§ QUELLE
☆ ☆ ☆ ☆ ☆ ☆ ☆
# Notebook rechnet alle 2 Sekunden



## d4k4 (14. März 2003)

Tja also seit gestern stimmt was mit meinem Notebook nicht. Alle 2 Sekunden rechnet der Prozessor irgendwas. Also wenn ich z.b. nur die Maus hin und herbeweget stockt sie alle 2 sekunden kurz und auch das arbeiten  mit anderen Programmen ist zur Qual geworden.
Als ich ihn gestartet habe, hat er am Anfang Probleme mit der Soundausgabe gehabt, sprich er konnte z.b. keine Lieder mehr in Winamp abspielen. er ist die ganze zeit zum nächsten Lied weitergesprungen. deshalb habe ich auch gedacht es liegt an der Soundkarte, aber nachdem ich neugestartet hatte, habe ich wieder Sound gehabt, aber das mit dem im Hintergrund rechnen bleibt. Hat wer eine Lösung für das Problem?


----------



## Paule (14. März 2003)

hast du irgentwas besonderes an deinem system gemacht , bevor das problem auftrat ? hast du schonmal das os neuinstalliert ?


----------



## d4k4 (14. März 2003)

nein ich hab nichts anderes als sonst gemacht. os wollt ich noch nicht neuinstallieren, solang es vieleicht eine andere möglichkeit gibt


----------



## Paule (14. März 2003)
☆ ☆ ☆ ☆ ☆ ☆ ☆
§ AUSGANGSMATERIAL
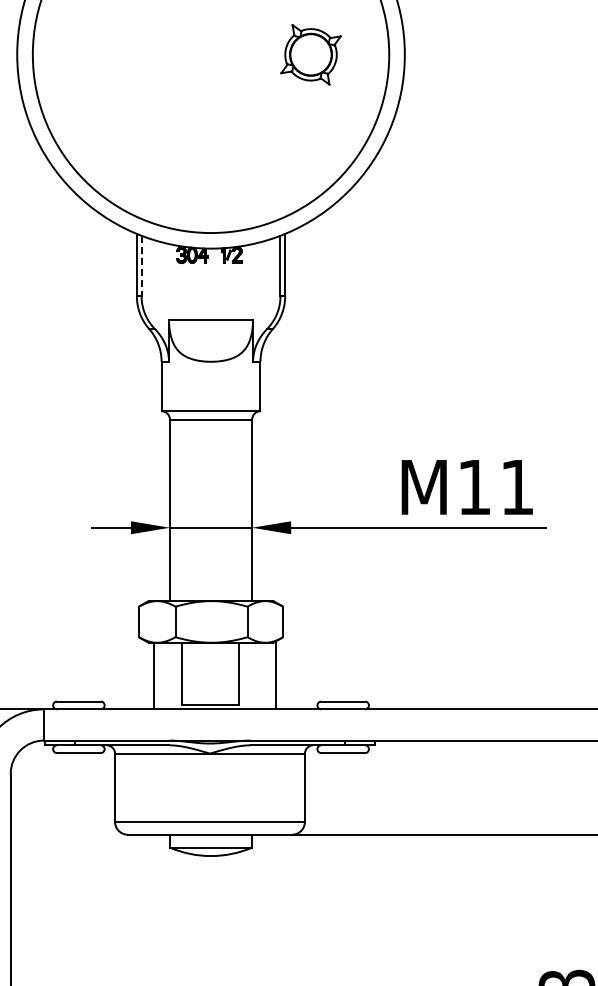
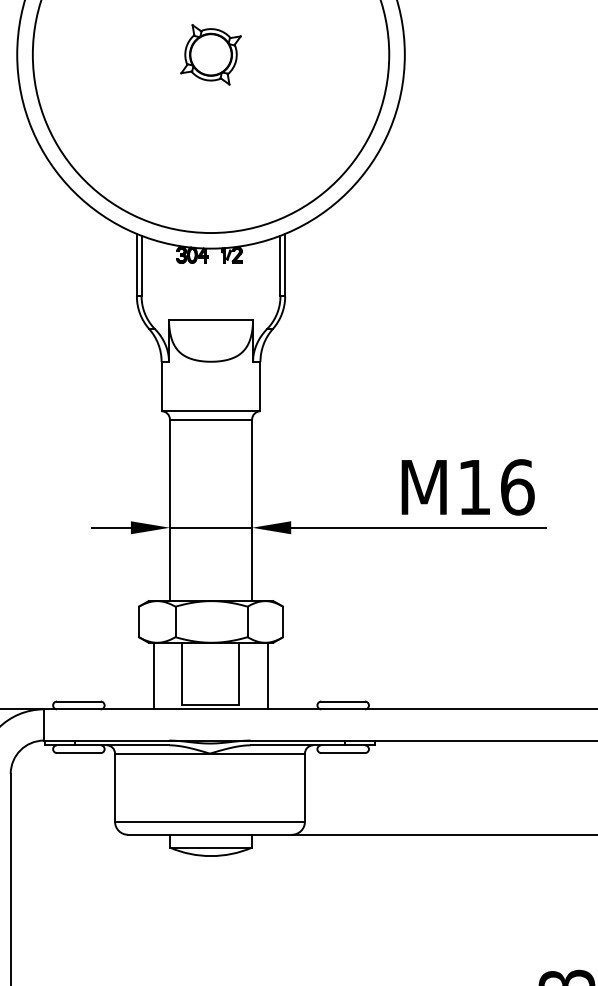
part at (310, 54) position: (310, 54) -> (210, 54)
line at (141, 266): dashed -> solid
text at (517, 487): M11 -> M16
line at (276, 675) position: (276, 675) -> (268, 675)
☆ ☆ ☆ ☆ ☆ ☆ ☆
§ AUFGABENSTELLUNG
**a)** Zähle alle Beiträge der Quelle der Reihe nach auf und gib bei jedem den Namen und das Datum an.
**b)** Beantworte anhand der Quelle, in welchem Programm sich anfangs keine Lieder mehr abspielen ließen.

§ LÖSUNGEN IN REIHENFOLGE
**a)**
- d4k4, 14. März 2003
- Paule, 14. März 2003
- d4k4, 14. März 2003
- Paule, 14. März 2003

**b)** In Winamp.